Mobilcom-Gründer Gerhard Schmid urteilte Jahre später: «Die Banken haben doch jeden an die Börse gebracht, der einen ambitionierten Geschäftsplan vorgelegt und dabei das Wort Internet richtig geschrieben hat.» Berichte über aufgeblasene Bilanzen, Insiderhandel und Kursbetrug brachten den Neuen Markt als Zockerbörse in Verruf und beschädigten auch das Image der Deutschen Börse.

Es stellte sich zum Beispiel heraus, dass der Münchner Telematik-Spezialist Comroad fast seine gesamten Umsätze erfunden hatte. Das war nur ein Beispiel von vielen. Im März 2002 räumte sogar der damalige Börsenchef Werner Seifert ein, es habe am Neuen Markt «kriminelle Machenschaften» gegeben.

Der «New-Economy-Crash» der Jahre 2000 bis 2003 gab dem Neuen Markt den Rest. Vielen Deutschen hat der Nemax die Beschäftigung an Aktien verleidet. Nach Zahlen des Deutschen Aktieninstituts ist der Anteil der Aktionäre an der Gesamtbevölkerung mit 13,7 Prozent deutlich geringer als in anderen Industriestaaten.

Allerdings hat der Neue Markt längst nicht nur Nieten hervorgebracht. Die Erfolgsgeschichte mancher Biotech- oder IT-Firmen sei ohne den Neuen Markt nicht denkbar, meint zum Beispiel Dirk Schiereck, Professor für Unternehmensfinanzierung an der TU Darmstadt: «Es sind eine ganze Reihe von Unternehmen dazugekommen, die den Kurszettel dauerhaft verlängert haben.»

Nur noch die Hälfte aller Nemax-Werte an der Börse

Heute befindet sich noch rund die Hälfte der ehemaligen Neue-Markt-Firmen an der Börse. Darunter gibt es viele, die vor sich hinvegetieren und deren Kurs sich in den vergangenen Jahren per saldo nicht mehr von der Stelle bewegt hat. Dazu zählen aber auch einige Erfolgsunternehmen.
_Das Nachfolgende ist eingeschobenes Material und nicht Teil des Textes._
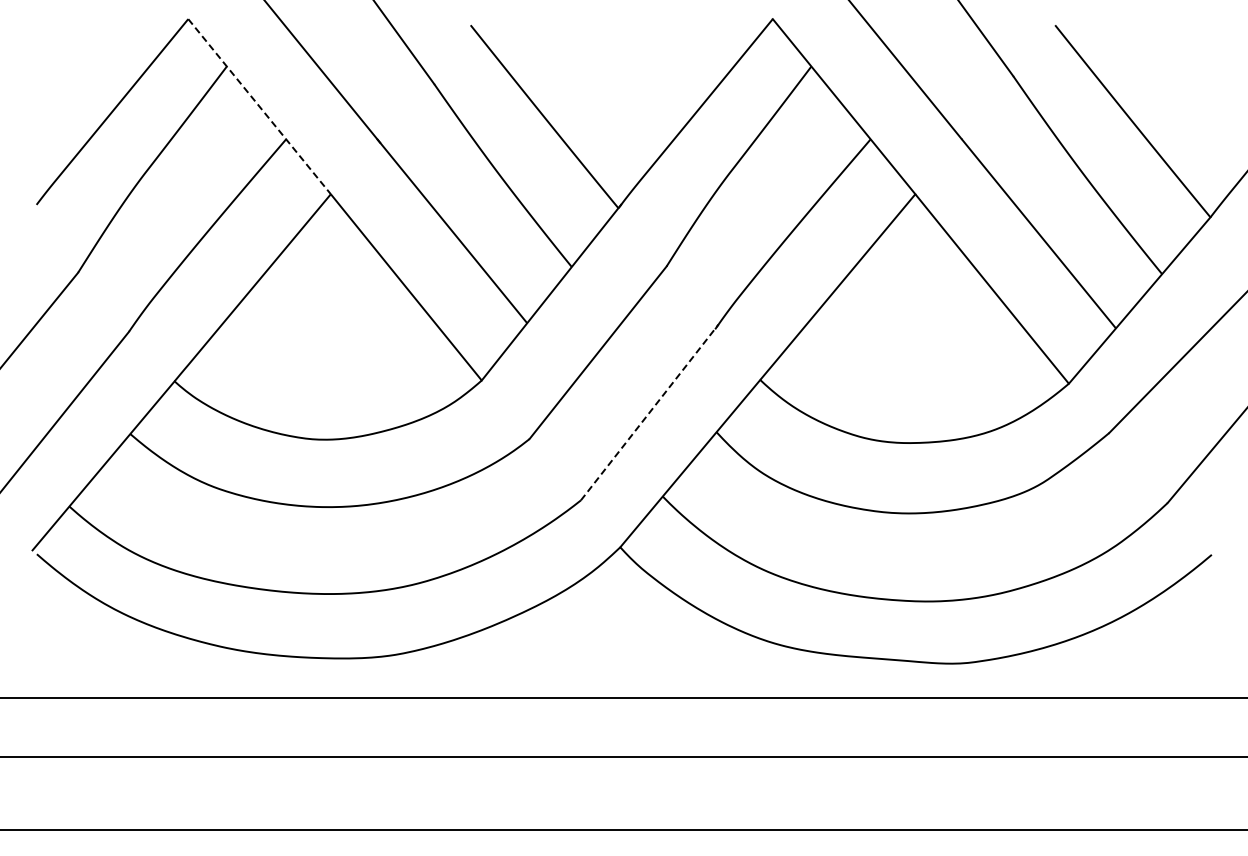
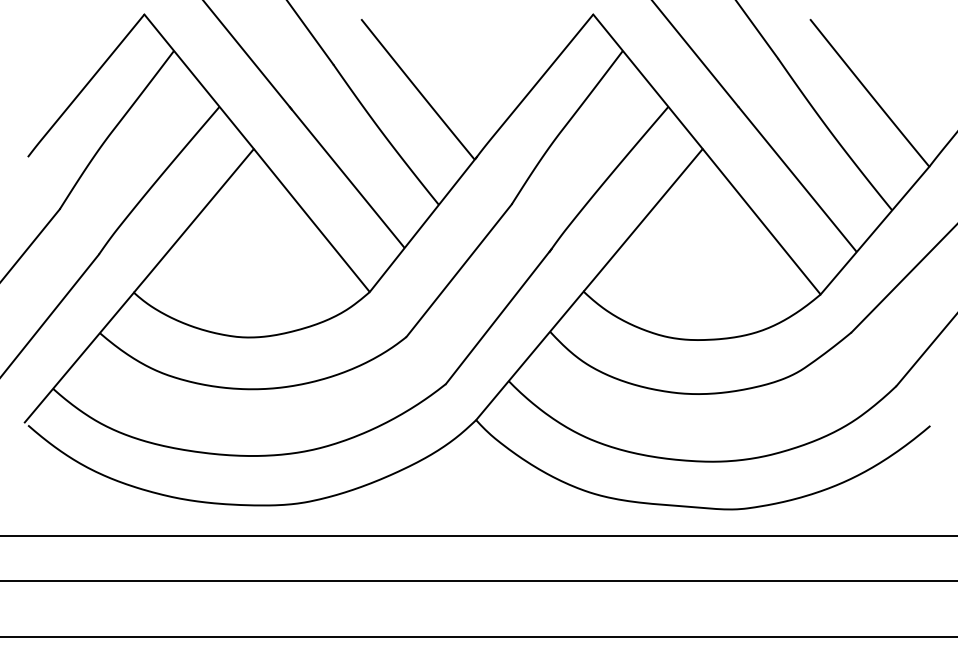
line: (259, 106) -> (199, 81), dashed -> solid
line: (649, 412) -> (498, 316), dashed -> solid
Ein leuchtendes Beispiel ist der Online-Dienstleister United Internet. Die Aktie der Firma aus Montabaur hat Ende Mai bei einem Stand 23,50 Euro ein Allzeithoch erreicht. Zu Neue-Markt-Zeiten war das Papier bis auf umgerechnet zwölf Euro gestiegen, ehe es im Crash auf 0,39 Euro absackte. Gemessen am Ausgabekurs von März 1998 liegt das Papier heute um das 22-Fache höher.

Dann gibt es da noch jene Aktien, die zwar weit von ihren alten Hochs entfernt sind, aber seit dem Crash eine passable Entwicklung hinlegen konnten. Der Halbleiterzulieferer Aixtron ist hier paradigmatisch: Von umgerechnet 2,13 Euro der Erstausgabe der Aktien stieg der Kurs auf 89,50 Euro. Dann stürzte er im Crash auf zwei Euro und notiert heute bei rund 13 Euro.

Rekord-Kurse brachen schnell ein

Ein ähnlicher Fall ist das Biotechnologie-Unternehmen Morphosys: Von Anfänglich 25 Euro im März 1999 kletterte die Aktien rasant. Als der Neue-Markt-Guru Bernd Förtsch in der «3Sat Börse" andeutete, Morphosys könne auf "dausend" steigen, sprang der Kurs nach oben, zwar nicht auf 1000, aber immerhin auf 450 Euro.

Vom Hoch ging es rapide abwärts, und zwar auf 1,57 Euro. Heute steht die Biotech-Aktie bereinigt um einen Aktiensplit bei rund 117 Euro.
Trotz «3Sat Börse» und Neuer-Markt-Hype konnten Anleger, die bei der Emission dabei waren, 350 Prozent Gewinn machen. Keine schlechte Bilanz. Längst hat der Neue Markt einen Nachfolger gefunden, den Entry-Standard. Dort werden inzwischen zum grossen Teil Anleihen gehandelt. Die sind teilweise womöglich so riskant wie Nemax-Aktien.